The maker of Eskimo Pies has officially changed the name of the nearly 100-year-old sweet treat.
Dreyer’s, the parent company of the ice cream maker, announced the product will now be called Edy’s Pies.
“The name Edy’s Pie was chosen in honor of one of our company’s founders, candy maker Joseph Edy, as well as a form of tribute to the entrepreneurial origins of this treat,” Elizabell Marquez, head of marketing for Dreyer’s, said in a statement this week.
The name change comes a few months after many companies promised to reexamine names and logos of popular products linked to figures some said were racially insensitive, including Uncle Ben’s Rice and Aunt Jemima’s pancake mix and syrup.

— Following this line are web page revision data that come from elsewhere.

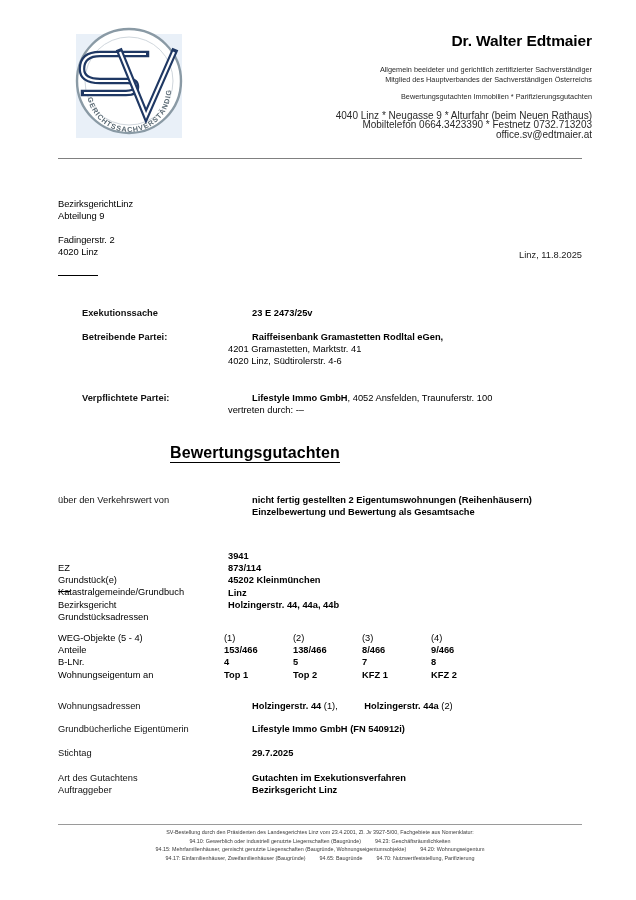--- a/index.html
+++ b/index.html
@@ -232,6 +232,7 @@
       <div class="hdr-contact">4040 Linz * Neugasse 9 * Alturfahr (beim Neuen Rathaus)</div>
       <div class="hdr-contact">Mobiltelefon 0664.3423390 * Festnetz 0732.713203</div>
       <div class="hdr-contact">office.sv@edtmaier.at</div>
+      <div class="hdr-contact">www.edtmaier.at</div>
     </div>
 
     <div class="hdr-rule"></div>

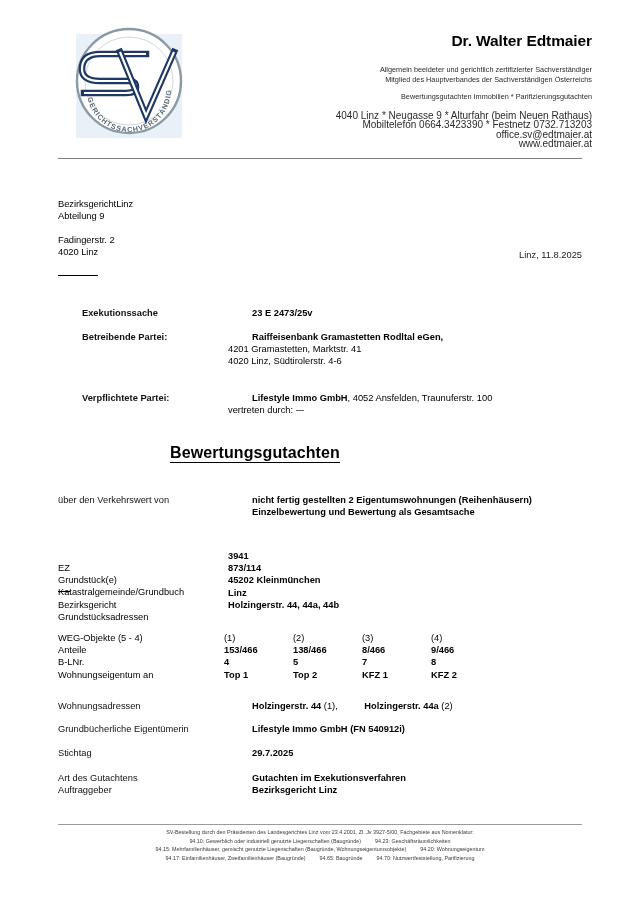--- a/index.html
+++ b/index.html
@@ -258,6 +258,7 @@
     <div class="val">
       <div class="b">Raiffeisenbank Gramastetten Rodltal eGen,</div>
       <div>4201 Gramastetten, Marktstr. 41</div>
+      <div>vertreten durch: RAe Grassner Lenz Thewanger &amp; Partner,</div>
       <div>4020 Linz, Südtirolerstr. 4-6</div>
     </div>
   </div>

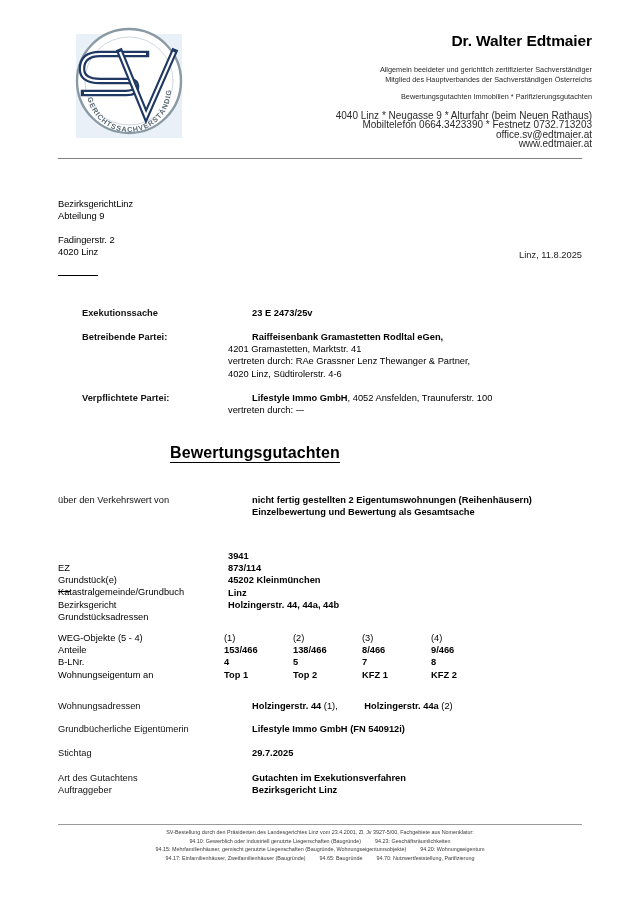--- a/index.html
+++ b/index.html
@@ -131,7 +131,7 @@
     left: 170px;
     top: 444px;
     width: 400px;
-    font-size: 16px;
+    font-size: 11px;
     font-weight: bold;
     letter-spacing: 0.1px;
   }

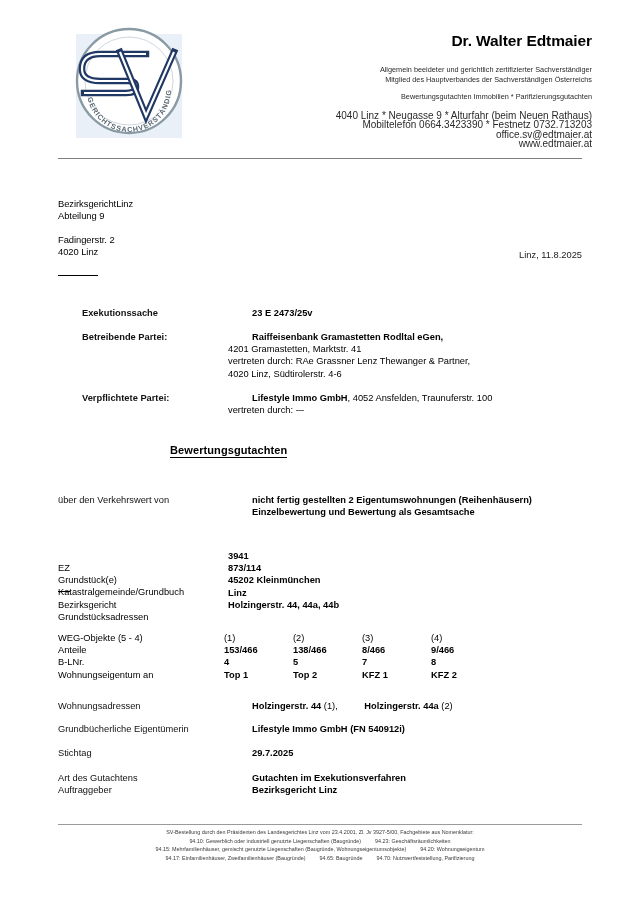--- a/index.html
+++ b/index.html
@@ -150,7 +150,7 @@
   }
   .dl-row { position: relative; height: 12.2px; }
   .dl-row .lbl {
-    position: absolute; left: 0; top: 12px; width: 170px;
+    position: absolute; left: 0; top: 0; width: 170px;
   }
   .dl-row .val {
     position: absolute; left: 170px; top: 0; font-weight: bold;

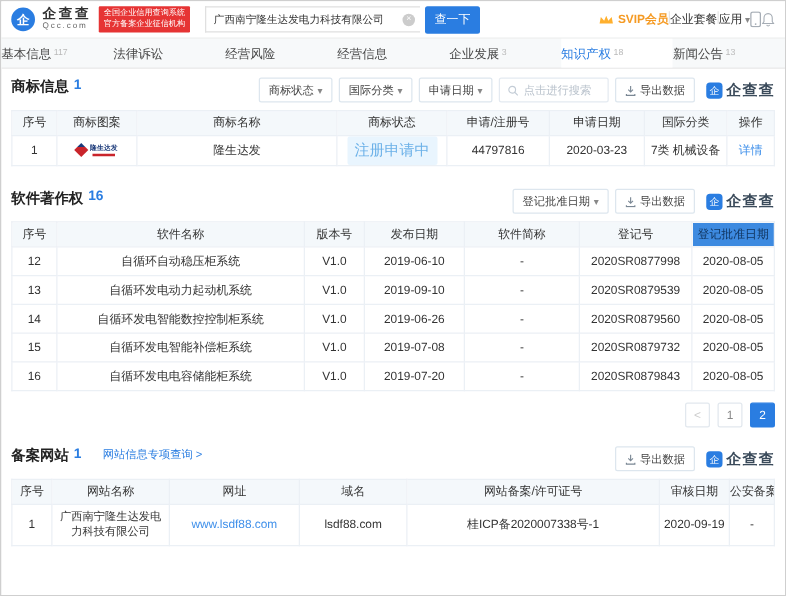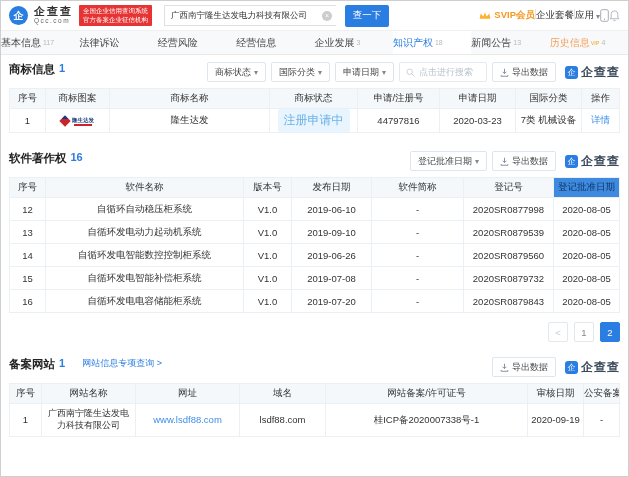--- a/index.html
+++ b/index.html
@@ -19,7 +19,7 @@
     color:#333; padding:0 16px 0 6px; outline:none; font-family:inherit; }
   .clear-icon { width:10px; height:10px; margin-left:-14px; border-radius:50%; background:#ccc; color:#fff;
     font-size:7px; line-height:10px; text-align:center; cursor:pointer; }
-  .search-btn { margin-left:13px; width:44px; height:22px; background:#2a7de1; color:#fff; border:none;
+  .search-btn { margin-left:8px; width:44px; height:22px; background:#2a7de1; color:#fff; border:none;
     font-size:9.5px; border-radius:2px; cursor:pointer; font-family:inherit; }
   .top-right { margin-left:auto; display:flex; font-size:9.5px; color:#333; }
   .svip { color:#f59a23; font-weight:bold; display:flex; align-items:center; gap:3px; }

“We are committed to being a part of the solution on racial equality, and recognize the term is derogatory,” Marquez said in a June statement. “This move is part of a larger review to ensure our company and brands reflect our people values.”
The newly named product will hit shelves in early 2021. For now, production of the ice cream bars has paused.
The term “Eskimo” is considered offensive by some groups, in part because the word refers collectively to multiple distinct groups of native people, including the Yupik, Aleuts and Inuit peoples of the Arctic regions of northern Canada, Alaska, Greenland and Siberia.
“This name is considered derogatory ... because it was given by non-Inuit people,” the Alaska Native Language Center at the University of Alaska explains.
Nestle-owned Dreyer’s will discontinue the use of the Eskimo character on packaging.